Of course, it’s possible to elevate our reverence for great authors too much, to hold them so highly in our hearts that we always feel as though we write in their shadow and as poor derivatives of their work. We can taste and see so much truth, goodness, and beauty in the writing of our heroes that we fail to see what God is doing through our own writing. I know this feeling. We all do. It’s not wrong in itself to be intimidated by the greats, but, I believe, it is wrong by itself. The feeling of inadequacy should not be the main point we receive from the greats. This feeling of being overshadowed often appears to arise from a place of humility: Who am I to write words that matter? we think. But this has more to do with our pride and unbelief than our humility. It has more to do with looking at ourselves than at God. The promise Abram experienced, and the hope it produced in him, came from looking away from himself and to God.
As Christian writers, we don’t want to conflate the enjoyment of a good writing day with the hope that comes from the promises of God. Christian writers must remember that God’s lasting objective promises are far more important than our changing subjective feelings toward those same promises. Because Christ lived, died, rose, and promises to return, all our writing labor in the Lord can never be in vain (1 Cor. 15:58). That’s a promise true on the days we feel that it is true, and the promise remains true on the days we don’t feel that it is true. On the dark-cloud days that we hate writing and think we’re wasting our time following God, the sun still shines behind the somber sky.
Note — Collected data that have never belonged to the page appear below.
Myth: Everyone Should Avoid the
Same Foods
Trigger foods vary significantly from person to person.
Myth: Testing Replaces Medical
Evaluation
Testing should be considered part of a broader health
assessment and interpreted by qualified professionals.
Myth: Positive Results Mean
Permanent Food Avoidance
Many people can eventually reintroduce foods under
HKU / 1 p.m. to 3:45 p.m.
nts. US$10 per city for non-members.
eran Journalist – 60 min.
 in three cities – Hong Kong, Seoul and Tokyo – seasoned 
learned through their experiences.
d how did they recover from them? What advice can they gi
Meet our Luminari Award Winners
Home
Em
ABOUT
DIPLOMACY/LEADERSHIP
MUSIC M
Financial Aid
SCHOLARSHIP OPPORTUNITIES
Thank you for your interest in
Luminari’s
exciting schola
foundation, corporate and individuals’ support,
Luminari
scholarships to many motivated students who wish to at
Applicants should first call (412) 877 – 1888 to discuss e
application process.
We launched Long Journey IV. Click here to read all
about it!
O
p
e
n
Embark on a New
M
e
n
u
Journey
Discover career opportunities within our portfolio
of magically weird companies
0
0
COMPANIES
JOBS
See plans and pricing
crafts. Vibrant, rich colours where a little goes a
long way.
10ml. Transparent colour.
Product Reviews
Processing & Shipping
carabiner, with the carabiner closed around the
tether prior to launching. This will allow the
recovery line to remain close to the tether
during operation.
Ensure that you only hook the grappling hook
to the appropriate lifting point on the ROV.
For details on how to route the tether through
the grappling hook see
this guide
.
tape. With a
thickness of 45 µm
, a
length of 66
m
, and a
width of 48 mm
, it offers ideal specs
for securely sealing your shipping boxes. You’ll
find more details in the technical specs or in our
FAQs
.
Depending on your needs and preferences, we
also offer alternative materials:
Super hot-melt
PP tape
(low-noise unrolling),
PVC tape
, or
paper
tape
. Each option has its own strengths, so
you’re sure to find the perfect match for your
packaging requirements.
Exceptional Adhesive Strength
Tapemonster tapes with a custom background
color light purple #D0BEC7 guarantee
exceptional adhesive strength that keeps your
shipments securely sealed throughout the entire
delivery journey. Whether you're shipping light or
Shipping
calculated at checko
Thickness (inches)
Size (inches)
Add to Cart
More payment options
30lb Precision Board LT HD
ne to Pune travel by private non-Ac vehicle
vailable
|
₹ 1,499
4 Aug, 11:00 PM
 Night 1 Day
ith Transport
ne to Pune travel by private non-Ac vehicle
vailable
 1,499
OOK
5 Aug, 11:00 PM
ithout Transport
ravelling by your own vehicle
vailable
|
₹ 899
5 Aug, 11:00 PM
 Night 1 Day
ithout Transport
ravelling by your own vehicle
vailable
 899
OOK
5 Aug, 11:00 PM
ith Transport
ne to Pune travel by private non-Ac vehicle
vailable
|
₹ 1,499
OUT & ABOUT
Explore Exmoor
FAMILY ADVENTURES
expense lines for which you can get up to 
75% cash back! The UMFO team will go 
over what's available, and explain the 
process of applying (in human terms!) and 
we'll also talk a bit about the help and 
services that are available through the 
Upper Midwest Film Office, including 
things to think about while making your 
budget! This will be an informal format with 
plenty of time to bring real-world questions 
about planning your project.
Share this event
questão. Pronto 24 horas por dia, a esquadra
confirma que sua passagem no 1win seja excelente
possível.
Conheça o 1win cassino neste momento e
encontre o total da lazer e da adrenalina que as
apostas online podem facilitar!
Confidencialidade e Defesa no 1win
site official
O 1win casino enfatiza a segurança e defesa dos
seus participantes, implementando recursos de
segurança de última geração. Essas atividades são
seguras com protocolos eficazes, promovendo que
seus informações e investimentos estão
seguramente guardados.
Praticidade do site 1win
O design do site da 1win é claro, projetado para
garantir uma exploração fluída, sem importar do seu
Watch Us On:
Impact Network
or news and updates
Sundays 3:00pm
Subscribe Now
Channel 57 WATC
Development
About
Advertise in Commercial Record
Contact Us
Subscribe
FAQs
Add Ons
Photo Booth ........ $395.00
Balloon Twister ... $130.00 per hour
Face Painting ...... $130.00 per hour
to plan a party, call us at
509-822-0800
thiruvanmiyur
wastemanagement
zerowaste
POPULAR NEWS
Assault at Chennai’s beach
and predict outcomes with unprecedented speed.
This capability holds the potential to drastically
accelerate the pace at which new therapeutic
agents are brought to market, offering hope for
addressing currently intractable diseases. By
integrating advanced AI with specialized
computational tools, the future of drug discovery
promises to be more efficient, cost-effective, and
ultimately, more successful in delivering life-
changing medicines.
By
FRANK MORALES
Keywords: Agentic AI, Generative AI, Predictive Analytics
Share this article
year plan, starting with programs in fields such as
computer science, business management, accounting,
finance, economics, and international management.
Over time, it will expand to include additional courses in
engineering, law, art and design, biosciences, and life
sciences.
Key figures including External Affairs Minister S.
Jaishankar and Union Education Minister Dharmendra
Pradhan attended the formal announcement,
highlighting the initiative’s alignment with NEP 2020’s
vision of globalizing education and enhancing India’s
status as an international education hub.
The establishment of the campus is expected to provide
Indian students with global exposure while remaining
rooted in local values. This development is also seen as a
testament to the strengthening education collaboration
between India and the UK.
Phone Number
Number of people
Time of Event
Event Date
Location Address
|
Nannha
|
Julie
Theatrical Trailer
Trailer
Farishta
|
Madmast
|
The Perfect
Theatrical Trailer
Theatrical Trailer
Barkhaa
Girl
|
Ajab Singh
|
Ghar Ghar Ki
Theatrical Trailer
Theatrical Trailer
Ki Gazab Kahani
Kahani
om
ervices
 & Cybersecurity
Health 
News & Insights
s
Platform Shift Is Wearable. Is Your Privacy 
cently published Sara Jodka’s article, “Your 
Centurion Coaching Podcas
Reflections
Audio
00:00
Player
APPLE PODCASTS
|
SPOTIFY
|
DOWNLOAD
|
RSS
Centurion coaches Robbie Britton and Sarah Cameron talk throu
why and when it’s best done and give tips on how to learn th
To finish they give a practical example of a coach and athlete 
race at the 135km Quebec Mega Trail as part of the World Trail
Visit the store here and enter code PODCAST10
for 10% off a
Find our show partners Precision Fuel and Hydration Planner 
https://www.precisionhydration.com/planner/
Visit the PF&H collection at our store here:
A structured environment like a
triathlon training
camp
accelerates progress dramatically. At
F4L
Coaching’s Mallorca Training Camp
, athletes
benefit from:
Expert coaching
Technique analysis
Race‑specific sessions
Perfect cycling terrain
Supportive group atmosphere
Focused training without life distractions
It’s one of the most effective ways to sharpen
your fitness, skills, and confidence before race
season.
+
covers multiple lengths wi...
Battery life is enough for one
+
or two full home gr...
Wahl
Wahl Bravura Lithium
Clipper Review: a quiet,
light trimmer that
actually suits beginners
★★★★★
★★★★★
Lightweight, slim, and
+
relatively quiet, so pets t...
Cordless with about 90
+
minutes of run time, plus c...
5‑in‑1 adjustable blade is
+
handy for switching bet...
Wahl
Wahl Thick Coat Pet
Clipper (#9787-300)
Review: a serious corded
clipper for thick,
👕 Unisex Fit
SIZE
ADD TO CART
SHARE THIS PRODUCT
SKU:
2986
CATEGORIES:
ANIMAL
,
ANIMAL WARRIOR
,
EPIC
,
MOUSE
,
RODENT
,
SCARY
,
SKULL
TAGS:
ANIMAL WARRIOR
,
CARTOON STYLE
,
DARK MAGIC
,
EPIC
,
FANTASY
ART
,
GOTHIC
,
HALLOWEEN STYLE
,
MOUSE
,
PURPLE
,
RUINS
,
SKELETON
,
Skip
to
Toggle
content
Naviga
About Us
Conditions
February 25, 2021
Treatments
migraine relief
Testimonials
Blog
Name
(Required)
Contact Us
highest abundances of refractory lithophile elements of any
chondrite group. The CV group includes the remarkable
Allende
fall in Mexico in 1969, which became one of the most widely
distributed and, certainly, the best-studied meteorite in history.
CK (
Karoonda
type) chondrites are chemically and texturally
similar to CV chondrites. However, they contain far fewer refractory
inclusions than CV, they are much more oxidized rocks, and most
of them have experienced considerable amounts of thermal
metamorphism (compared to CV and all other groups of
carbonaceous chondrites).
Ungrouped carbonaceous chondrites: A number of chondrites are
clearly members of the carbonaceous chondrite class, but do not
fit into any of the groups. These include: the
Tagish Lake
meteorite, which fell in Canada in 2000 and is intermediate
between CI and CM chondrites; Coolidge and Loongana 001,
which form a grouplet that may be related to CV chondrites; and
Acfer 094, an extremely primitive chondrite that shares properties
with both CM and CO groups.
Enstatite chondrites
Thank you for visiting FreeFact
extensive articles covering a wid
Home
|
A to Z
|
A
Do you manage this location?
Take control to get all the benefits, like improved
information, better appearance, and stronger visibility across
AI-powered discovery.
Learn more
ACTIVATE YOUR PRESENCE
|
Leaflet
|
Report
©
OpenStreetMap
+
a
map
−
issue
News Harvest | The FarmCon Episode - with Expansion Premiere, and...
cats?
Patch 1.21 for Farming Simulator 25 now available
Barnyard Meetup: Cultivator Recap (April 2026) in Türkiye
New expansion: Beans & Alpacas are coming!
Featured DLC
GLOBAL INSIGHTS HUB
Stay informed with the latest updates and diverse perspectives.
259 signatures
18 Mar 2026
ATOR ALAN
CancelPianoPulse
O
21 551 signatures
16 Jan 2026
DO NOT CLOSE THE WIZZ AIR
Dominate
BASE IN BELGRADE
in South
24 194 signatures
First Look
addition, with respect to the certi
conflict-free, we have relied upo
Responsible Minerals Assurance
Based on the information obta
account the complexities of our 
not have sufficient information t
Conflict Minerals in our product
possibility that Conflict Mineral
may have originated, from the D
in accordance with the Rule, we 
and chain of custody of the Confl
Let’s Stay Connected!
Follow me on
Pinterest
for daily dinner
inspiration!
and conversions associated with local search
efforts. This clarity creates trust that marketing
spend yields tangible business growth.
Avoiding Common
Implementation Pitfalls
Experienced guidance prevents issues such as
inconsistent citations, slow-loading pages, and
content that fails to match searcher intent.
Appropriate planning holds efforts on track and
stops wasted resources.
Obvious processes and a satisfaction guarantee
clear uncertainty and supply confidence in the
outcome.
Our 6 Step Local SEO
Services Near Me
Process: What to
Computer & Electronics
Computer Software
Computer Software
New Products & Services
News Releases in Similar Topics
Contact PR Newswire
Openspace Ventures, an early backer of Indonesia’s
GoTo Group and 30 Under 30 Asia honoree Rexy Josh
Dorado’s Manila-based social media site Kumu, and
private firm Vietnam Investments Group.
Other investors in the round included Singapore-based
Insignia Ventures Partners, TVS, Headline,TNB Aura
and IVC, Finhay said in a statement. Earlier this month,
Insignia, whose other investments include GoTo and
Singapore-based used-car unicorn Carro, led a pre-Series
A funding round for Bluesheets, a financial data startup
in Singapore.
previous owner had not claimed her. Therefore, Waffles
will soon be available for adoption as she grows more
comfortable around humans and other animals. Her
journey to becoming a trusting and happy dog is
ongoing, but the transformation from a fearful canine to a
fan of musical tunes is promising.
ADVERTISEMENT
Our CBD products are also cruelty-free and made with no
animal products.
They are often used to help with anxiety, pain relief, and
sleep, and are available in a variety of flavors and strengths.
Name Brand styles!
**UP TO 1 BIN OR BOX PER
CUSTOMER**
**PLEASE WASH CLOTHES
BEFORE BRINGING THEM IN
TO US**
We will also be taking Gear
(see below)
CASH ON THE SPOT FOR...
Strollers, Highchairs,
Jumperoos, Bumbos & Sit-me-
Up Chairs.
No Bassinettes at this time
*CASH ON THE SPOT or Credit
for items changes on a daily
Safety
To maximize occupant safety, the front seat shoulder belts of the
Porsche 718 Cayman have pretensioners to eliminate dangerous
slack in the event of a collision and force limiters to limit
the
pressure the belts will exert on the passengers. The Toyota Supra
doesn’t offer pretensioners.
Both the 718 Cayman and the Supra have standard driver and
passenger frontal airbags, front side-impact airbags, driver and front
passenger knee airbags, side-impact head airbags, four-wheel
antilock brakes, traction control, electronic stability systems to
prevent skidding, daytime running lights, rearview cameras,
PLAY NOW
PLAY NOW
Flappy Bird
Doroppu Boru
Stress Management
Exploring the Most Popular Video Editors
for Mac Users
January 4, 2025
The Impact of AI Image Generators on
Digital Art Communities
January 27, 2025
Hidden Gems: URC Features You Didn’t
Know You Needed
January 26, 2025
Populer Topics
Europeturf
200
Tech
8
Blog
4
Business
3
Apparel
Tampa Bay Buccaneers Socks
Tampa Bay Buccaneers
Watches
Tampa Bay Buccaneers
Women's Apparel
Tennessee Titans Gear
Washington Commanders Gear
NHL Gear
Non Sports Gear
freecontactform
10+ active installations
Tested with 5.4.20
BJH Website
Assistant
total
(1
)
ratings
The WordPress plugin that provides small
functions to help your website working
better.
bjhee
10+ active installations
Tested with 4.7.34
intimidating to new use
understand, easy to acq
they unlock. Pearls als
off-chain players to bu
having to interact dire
For these reasons, we cannot determine our calling based solely on feelings. At the same time, our feelings do matter. Our aesthetic sensibilities and the joy God gives us as we read other authors, along with the joy we feel when we finally craft a perfect sentence, do matter. God is often pleased to use these to call us into a life of words and to sustain us in a life of words. It also seems responsible, wise, and obedient to revisit these greats every now and then to be flattened and jangled afresh.
People sometimes ask me why I left engineering to become a preacher and writer. They usually want a soundbite answer. I’m never sure how to say it briefly. Maybe someday I will figure out how. I’m sure many asked Abram why he left Ur and wanted a soundbite answer. The best way I know to say that God called me into writing is to say that it had something to do with vinegar and baking soda, corked and shaken. God’s call had then and has now something to do with the best of times, the epoch of belief, the season of light, the spring of hope.